The walls covered with white tiles in the gallery, a former car garage, are the ideal background for Dag’s aseptic and impersonal images. At the entrance the provocative sentence written by the scientist Erling Dokk Holm, who comments on Dag's work in a book published by the publishing house Press, quotes: why what was not created to satisfy the eye, motivated only by pure function, is now so interesting to watch?


Dag E. Thorenfeldt, Apothekernes Laboratorium #24

Walking through the three rooms of the gallery you will notice that no image shows any human presence. Among photographs of metal pipes and disused machinery, some images recall through the writing the presence of those who were in charge of "dialoguing" with these objects: the photograph "Mississippi Fermentat" derives its name from the phrase on the container that indicates the nature of the substance in it, the same eloquence is also present in the work "Gass fulle", while another one shows two red signs affixed to the wall that communicate the function of the two buttons below.

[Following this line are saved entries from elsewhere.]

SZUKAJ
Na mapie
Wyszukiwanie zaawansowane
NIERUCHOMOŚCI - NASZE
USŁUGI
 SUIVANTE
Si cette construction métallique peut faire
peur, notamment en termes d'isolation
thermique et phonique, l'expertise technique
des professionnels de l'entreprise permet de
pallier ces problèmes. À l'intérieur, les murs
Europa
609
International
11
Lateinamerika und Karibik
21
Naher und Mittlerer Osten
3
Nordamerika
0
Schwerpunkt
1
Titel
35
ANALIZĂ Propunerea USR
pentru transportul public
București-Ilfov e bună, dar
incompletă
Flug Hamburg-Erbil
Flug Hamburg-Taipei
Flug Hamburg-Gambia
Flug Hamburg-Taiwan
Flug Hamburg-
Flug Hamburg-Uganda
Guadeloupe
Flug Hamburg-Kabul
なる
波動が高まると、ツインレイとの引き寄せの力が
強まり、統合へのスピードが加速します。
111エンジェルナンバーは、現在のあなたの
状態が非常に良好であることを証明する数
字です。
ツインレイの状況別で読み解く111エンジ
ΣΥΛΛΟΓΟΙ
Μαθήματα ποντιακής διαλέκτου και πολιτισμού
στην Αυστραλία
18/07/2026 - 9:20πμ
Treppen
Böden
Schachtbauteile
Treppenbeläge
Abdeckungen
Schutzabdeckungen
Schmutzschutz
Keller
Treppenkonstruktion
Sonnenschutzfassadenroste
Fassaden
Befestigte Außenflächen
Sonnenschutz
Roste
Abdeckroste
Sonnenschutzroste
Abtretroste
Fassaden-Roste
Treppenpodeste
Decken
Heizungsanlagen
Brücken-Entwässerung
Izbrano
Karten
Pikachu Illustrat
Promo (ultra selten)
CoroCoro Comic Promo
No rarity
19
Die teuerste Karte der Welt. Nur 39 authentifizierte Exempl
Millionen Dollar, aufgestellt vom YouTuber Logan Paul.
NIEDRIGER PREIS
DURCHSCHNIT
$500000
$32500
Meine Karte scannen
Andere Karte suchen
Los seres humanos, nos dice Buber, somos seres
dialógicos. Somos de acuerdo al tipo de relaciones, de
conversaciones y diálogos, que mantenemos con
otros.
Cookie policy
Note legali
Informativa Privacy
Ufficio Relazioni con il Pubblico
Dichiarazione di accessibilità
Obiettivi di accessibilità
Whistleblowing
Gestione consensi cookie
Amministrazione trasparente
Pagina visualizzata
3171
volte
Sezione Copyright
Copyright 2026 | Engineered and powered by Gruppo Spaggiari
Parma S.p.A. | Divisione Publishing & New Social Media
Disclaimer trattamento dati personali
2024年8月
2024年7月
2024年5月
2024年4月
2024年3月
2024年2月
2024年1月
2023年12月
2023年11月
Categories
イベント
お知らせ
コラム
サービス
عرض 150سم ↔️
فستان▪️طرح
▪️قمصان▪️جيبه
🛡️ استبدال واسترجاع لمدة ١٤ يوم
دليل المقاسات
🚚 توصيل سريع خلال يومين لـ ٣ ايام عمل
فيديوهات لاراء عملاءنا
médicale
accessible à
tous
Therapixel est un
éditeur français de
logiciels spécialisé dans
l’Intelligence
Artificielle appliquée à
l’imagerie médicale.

Dag E. Thorenfeldt, Apothekernes Laboratorium #9

The absence of staff makes both sentences and spaces devoid of any function. The yellow faucet affixed to a blue metal wall, the steel table illuminated by four windows and the countless compositions of pipes, turn into metallic still lives once fundamental parts of a perfect machine now abandoned. By closely "portraying" the individual elements, the photographer treats them as aesthetic objects, as beautiful objects. The ingenious interlocking of pipes, or the symmetrical arrangement, the shininess and smoothness thus become the qualities of a space that lost his purpose.


Dag E. Thorenfeldt, Apothekernes Laboratorium

Dag's photographic art highlights the desire to document the stratification of functions and meanings of an urban space and, at the same time, reveals the fascination of the photographer for a place that has lost its identity forever.